WNCG Student Hyoyoung Jeong Selected for Inaugural Engineering Ph.D. Summit
WNCG student Hyoyoung Jeong represented The University of Texas at Austin at the inaugural Engineering Ph.D. Summit in Lausanne, Switzerland. The Swiss Federal Institute of Technology in Lausanne (École polytechnique fédérale de Lausanne, or EPFL) hosted the summit, which was held November 7.
Jeong was one of 13 speakers from seven countries selected from a competitive pool of applicants to the summit. The event brings together graduating Ph.D. students making “novel research contributions.” While the field in focus this year was “Data Driven Engineering in the Life Sciences,” the summit topic is set to change every year.
Jeong shared his research in a presentation titled “Modularized Stretchable Electronic Tattoos with Wireless Power and Near-Field Communication Capabilities.”
Electronic tattoos, or “e-tattoos,” are “noninvasive, soft, and multifunctional” electronics that are applied to the skin. Applications of this technology could potentially benefit a variety of fields, including healthcare, activity tracking, and human-machine interface. Jeong’s research led to his development of a more cost- and time-effective fabrication process, which he refers to as “cut-solder-paste.”
The new process allows the thin film of the e-tattoos to be cut using freeform patterning. The goal is to make wireless power and data transfer possible via near field communication (NFC).

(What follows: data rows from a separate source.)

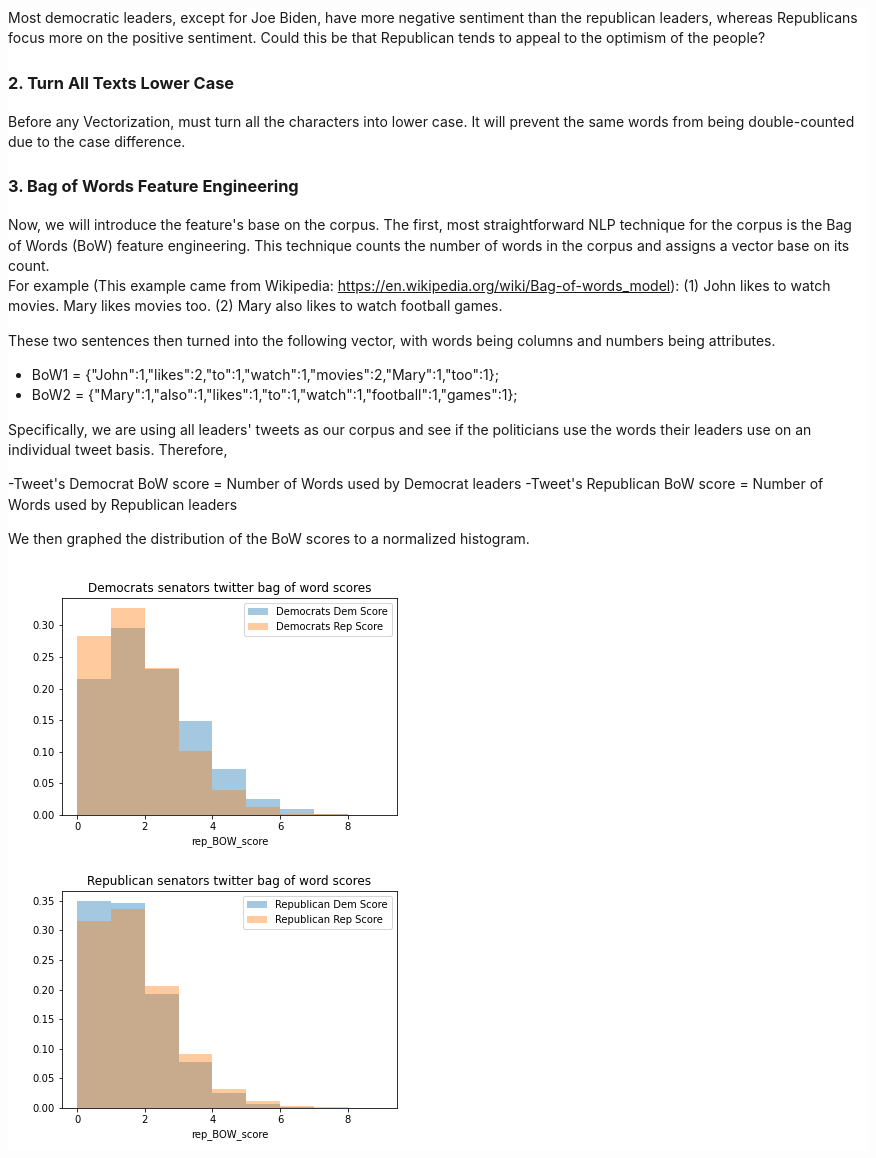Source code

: Most democratic leaders, except for Joe Biden, have more negative sentiment than the republican leaders, whereas Republicans focus more on the positive sentiment.  Could this be that Republican tends to appeal to the optimism of the people? 

### 2. Turn All Texts Lower Case

Before any Vectorization, must turn all the characters into lower case.  It will prevent the same words from being double-counted due to the case difference.


### 3. Bag of Words Feature Engineering

Now, we will introduce the feature's base on the corpus.  The first, most straightforward NLP technique for the corpus is the Bag of Words (BoW) feature engineering.  This technique counts the number of words in the corpus and assigns a vector base on its count.  
For example (This example came from Wikipedia: https://en.wikipedia.org/wiki/Bag-of-words_model):
(1) John likes to watch movies. Mary likes movies too.
(2) Mary also likes to watch football games.

These two sentences then turned into the following vector, with words being columns and numbers being attributes.  

- BoW1 = {"John":1,"likes":2,"to":1,"watch":1,"movies":2,"Mary":1,"too":1};
- BoW2 = {"Mary":1,"also":1,"likes":1,"to":1,"watch":1,"football":1,"games":1};

Specifically, we are using all leaders' tweets as our corpus and see if the politicians use the words their leaders use on an individual tweet basis.  Therefore,

-Tweet's Democrat BoW score = Number of Words used by Democrat leaders
-Tweet's Republican BoW score = Number of Words used by Republican leaders

We then graphed the distribution of the BoW scores to a normalized histogram.  

<img src="report_graph/Dem_BOW_score.png">
<img src="report_graph/Rep_BOW_score.png">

“I was able to demonstrate a modular design multilayered NFC e-tattoo,” Jeong states in his paper abstract. “Such NFC e-tattoos are stretchable up to 20% and capable of wireless real-time monitoring of [various vital signs] … The combination of a rapid, freeform manufacturing process and the modular design establishes a new era for personalized wearable soft bioelectronics.”
Jeong is advised by Dr. Nanshu Lu, whose group recently joined WNCG this fall.

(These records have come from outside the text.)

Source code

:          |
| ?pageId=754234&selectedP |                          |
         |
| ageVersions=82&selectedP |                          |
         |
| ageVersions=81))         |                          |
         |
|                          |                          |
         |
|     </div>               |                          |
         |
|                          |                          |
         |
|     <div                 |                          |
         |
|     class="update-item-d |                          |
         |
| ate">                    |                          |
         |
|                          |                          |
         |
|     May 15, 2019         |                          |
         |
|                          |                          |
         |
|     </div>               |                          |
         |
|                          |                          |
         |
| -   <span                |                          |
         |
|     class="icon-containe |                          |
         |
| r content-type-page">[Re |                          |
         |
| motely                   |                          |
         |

Watch a video of Jeong’s talk here: https://tube.switch.ch/videos/4ddf9429
Hyoyoung Jeong received his B.S. in 2008 from Yonsei University with high honors, and M.S. from Seoul National University in 2010. He worked as a developer and researcher at Samsung Electronics (Mobile Communication Division) and Samsung Advanced Institute of Technology for almost 5 years.
He is currently a 5th year Ph.D. student in the Biomedical Engineering Track of the Electrical and Computer Engineering (ECE) program at the University of Texas at Austin. His research is focused on wireless stretchable electronic tattoo (E-tattoo) sensors for mobile healthcare monitoring. He has originated modular and reconfigurable E-tattoo strategy for the battery-free operation of wireless E-tattoos based on near field communication (NFC) and Bluetooth (BT) technology. He has published 9 journal papers, 23 conference papers. He also holds 16 patents with 10 pending applications in his research field.